今までで一番の太さ。倍以上ある。そして長い。
それだけではない。色も違う。
3人とも白の半透明といった感じで、所々血管が見えるのだが、
はなちゃんのはほぼ透明、血管がしっかり見える。
しかもプルンプルン。ゼリーみたいに。
恒例の胎盤を食す。
旦那が皿に胡麻油と塩を入れて持ってきた。
生温かいレバ刺だわ。ちょっとシャリシャリする。
計測して、服を着せて、パパが抱っこし、長男も抱っこしてみる。
あぐらの上に小ちゃな赤ちゃんを乗せ、しっかりと抱いている。
その顔を見たら、もう、安心した。
"あぁ、お兄ちゃんなんだなぁ。"って。
2人の妹に見せる顔とはまた違う、頼もしい顔。
長男に恐る恐る聞いてみた。
「赤ちゃん、生まれてきてどうだった?ビックリした??」
「うん、ビックリした!赤ちゃん、ウンチみたいに生まれたねー(*^^*)」
って。
あぁー、そう。そっか、そっか、ウンチかー。
なんか、子どもって、そのまんまを受け入れるんだなー、って、なんか魔法みたいでいいなー、なんて思っちゃった。

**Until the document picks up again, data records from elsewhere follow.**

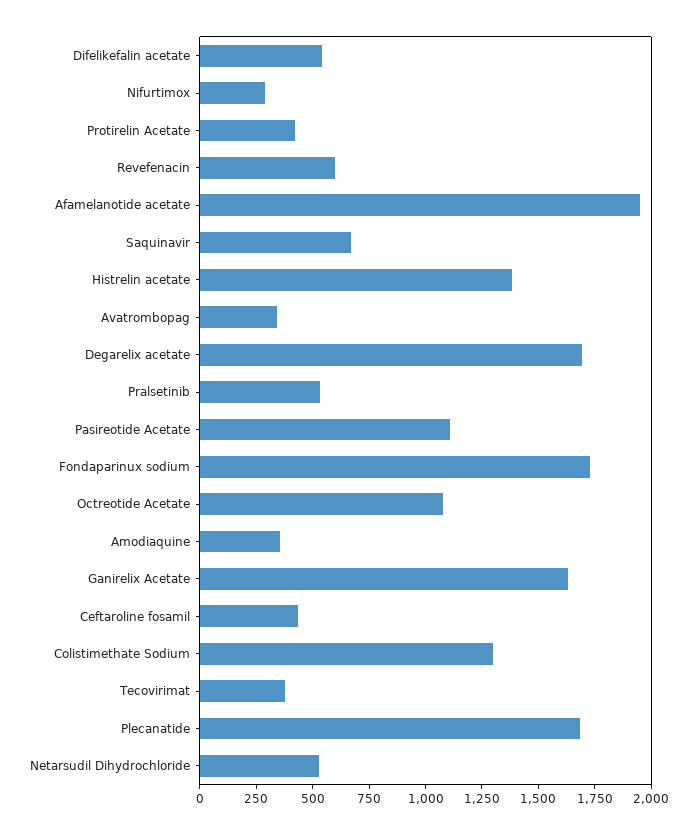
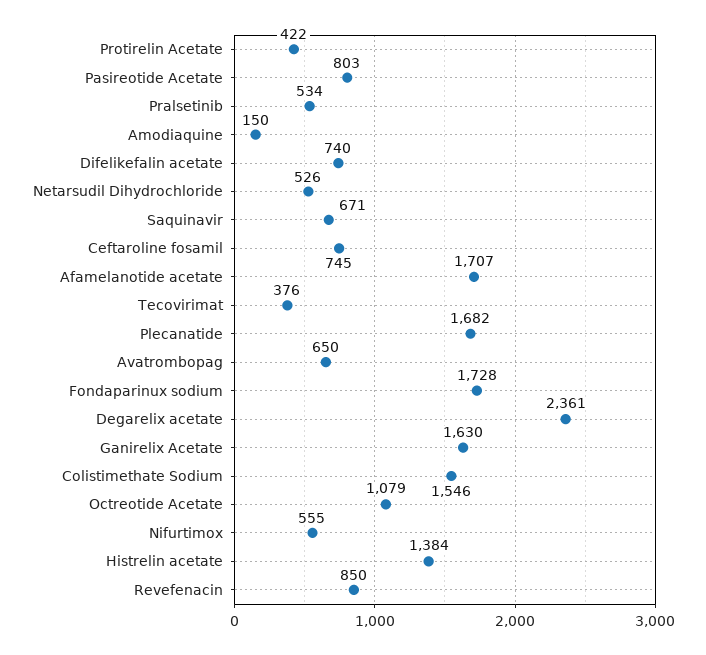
Difelikefalin acetate: 550 -> 740
Nifurtimox: 300 -> 555
Revefenacin: 600 -> 850
Afamelanotide acetate: 1950 -> 1707
Avatrombopag: 350 -> 650
Degarelix acetate: 1700 -> 2361
Pasireotide Acetate: 1100 -> 803
Amodiaquine: 350 -> 150
Ceftaroline fosamil: 450 -> 745
Colistimethate Sodium: 1300 -> 1546

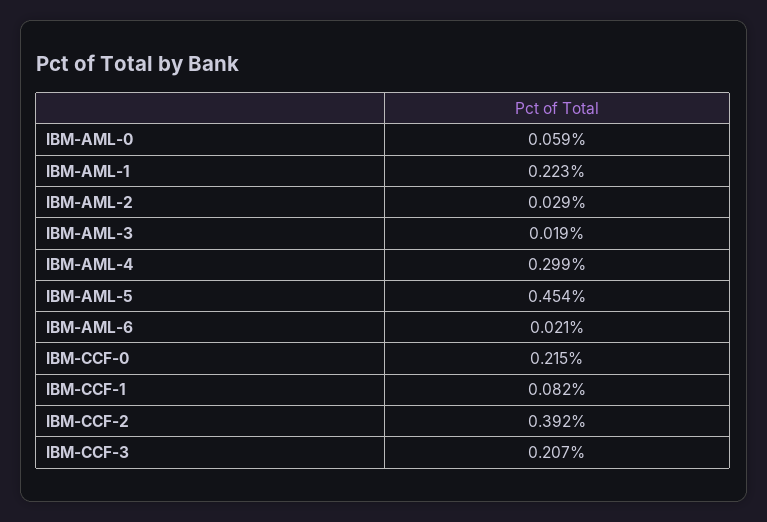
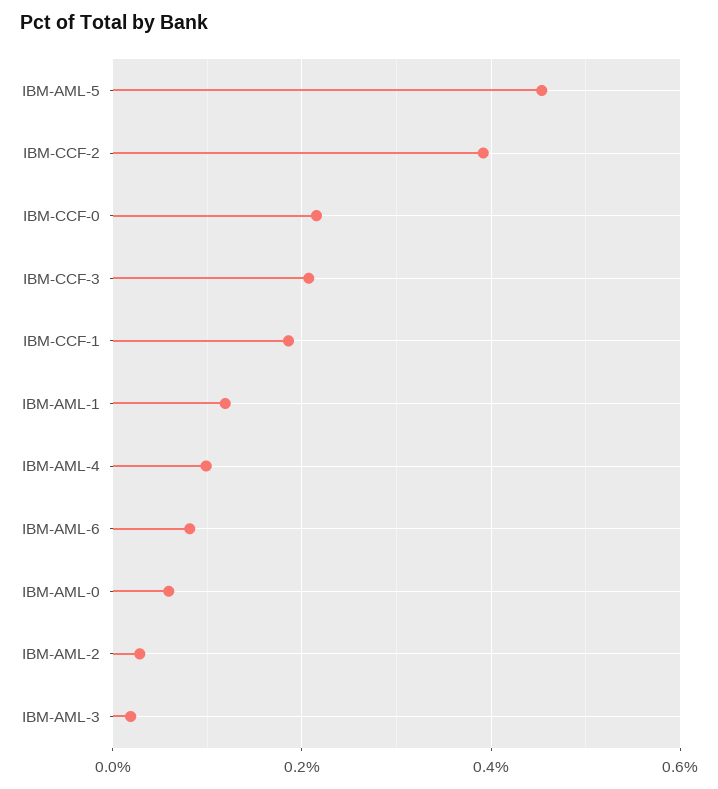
IBM-AML-1: 0.223 -> 0.12
IBM-AML-4: 0.299 -> 0.1
IBM-AML-6: 0.021 -> 0.08
IBM-CCF-1: 0.082 -> 0.18

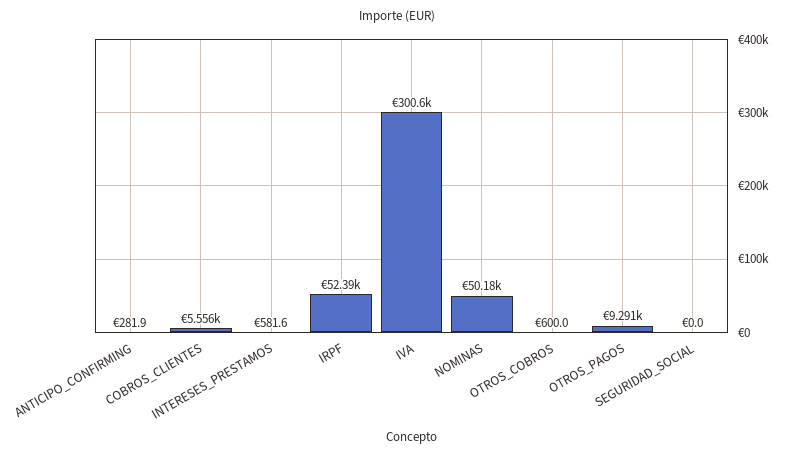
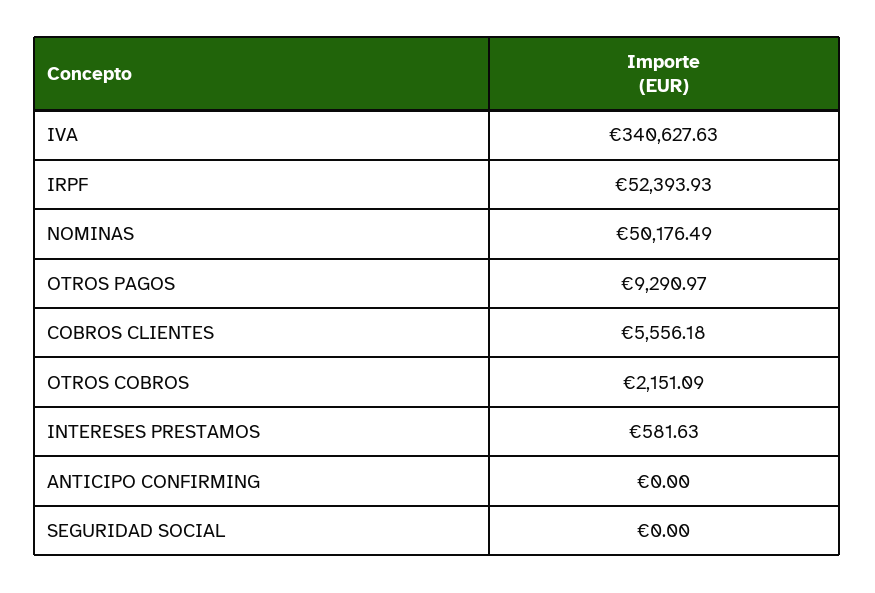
ANTICIPO_CONFIRMING: 281.9 -> 0
IVA: 300600 -> 340627.63
OTROS_COBROS: 600 -> 2151.09

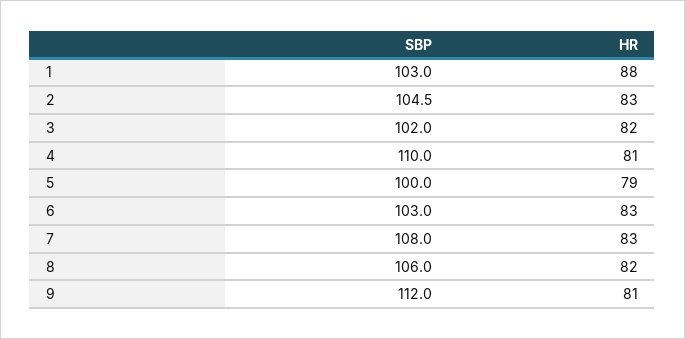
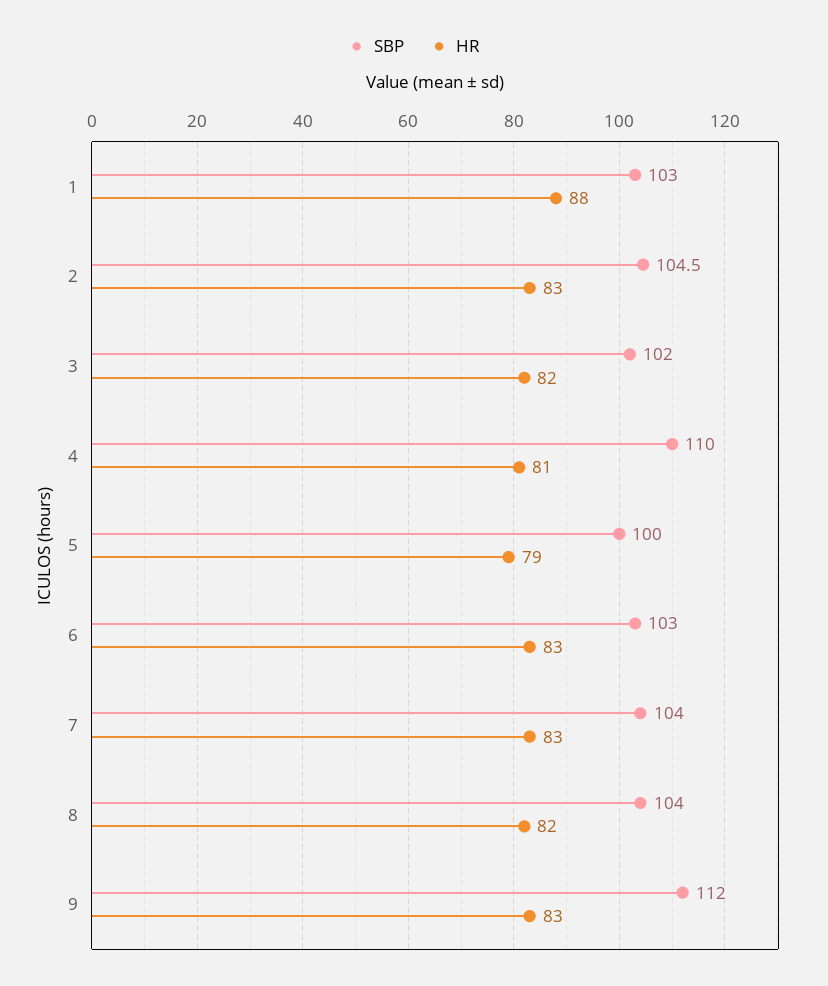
SBP, 7: 108 -> 104
SBP, 8: 106 -> 104
HR, 9: 81 -> 83

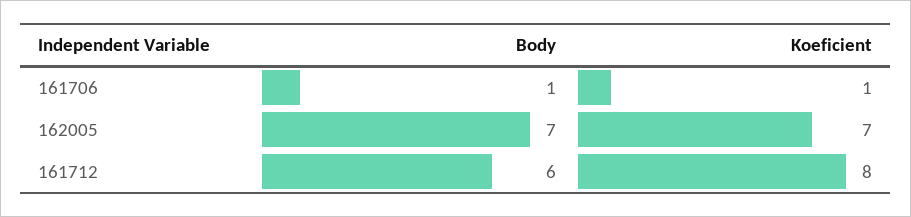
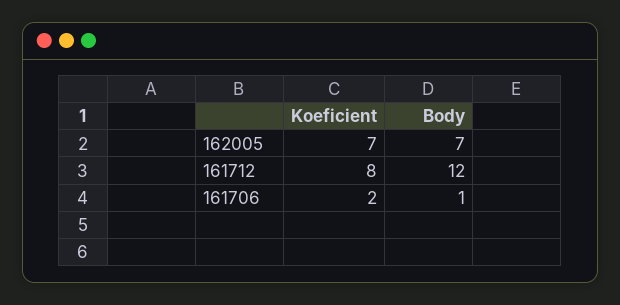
Koeficient, 161706: 1 -> 2
Body, 161712: 6 -> 12

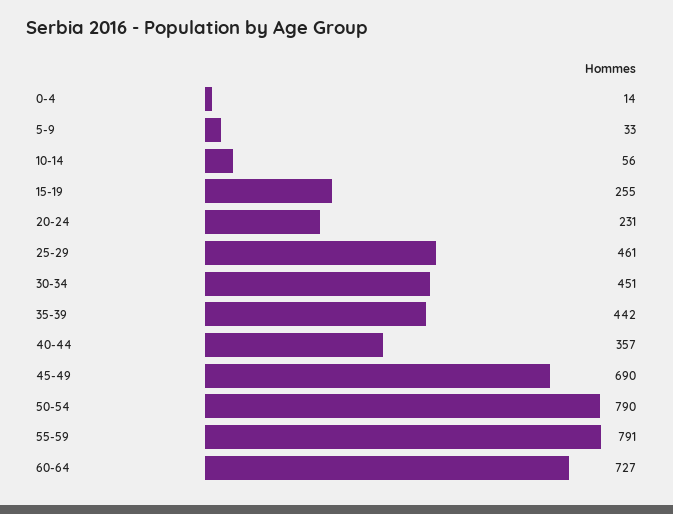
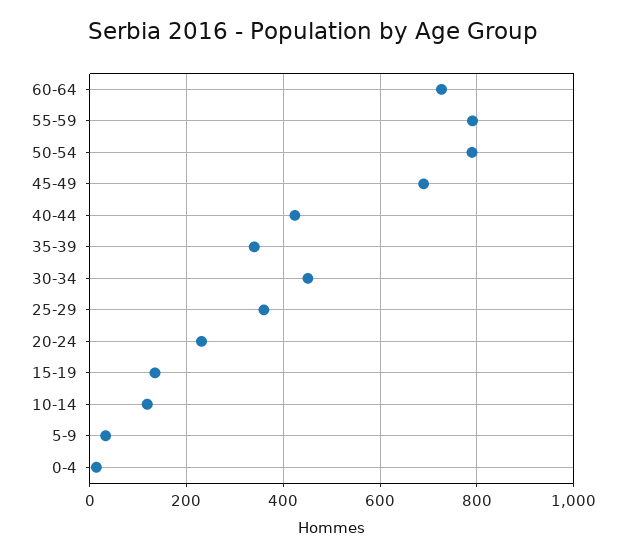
10-14: 56 -> 120
15-19: 255 -> 140
25-29: 461 -> 360
35-39: 442 -> 340
40-44: 357 -> 420

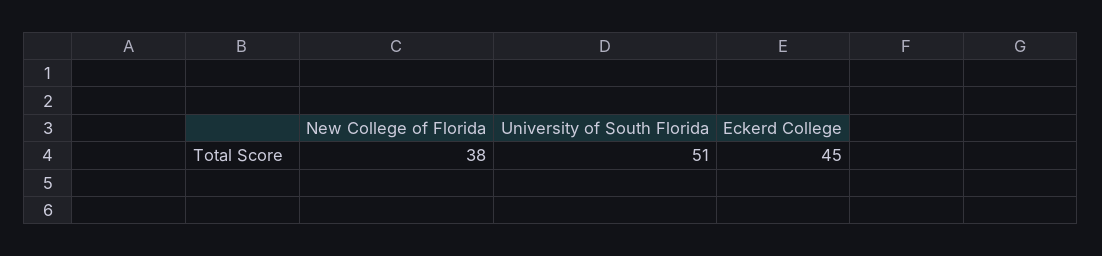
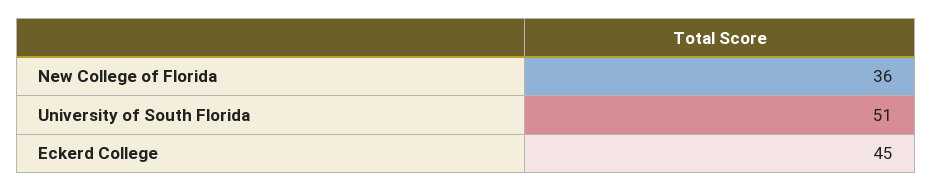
New College of Florida: 38 -> 36

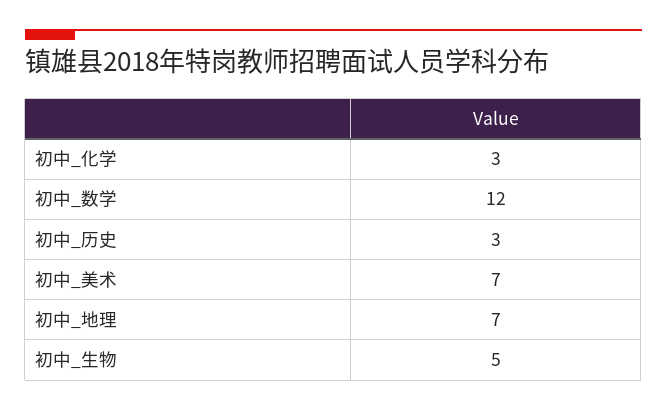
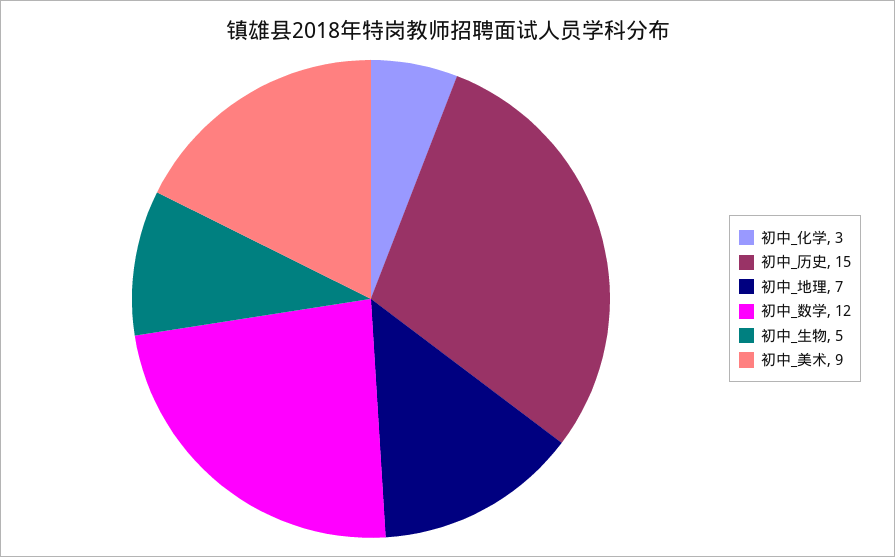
初中_历史: 3 -> 15
初中_美术: 7 -> 9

やっぱり、お産に立ち会わせて、良かったんだなーって思えたよ。
7月2日、22時12分。
3,266g。
今までで一番大きな子でした。
助産師さんが帰り、一番上のお兄ちゃんは、はなちゃんの横でいつの間にか寝てました。
大役を終えたその顔は、ちょっとだけオトナの顔をしてました。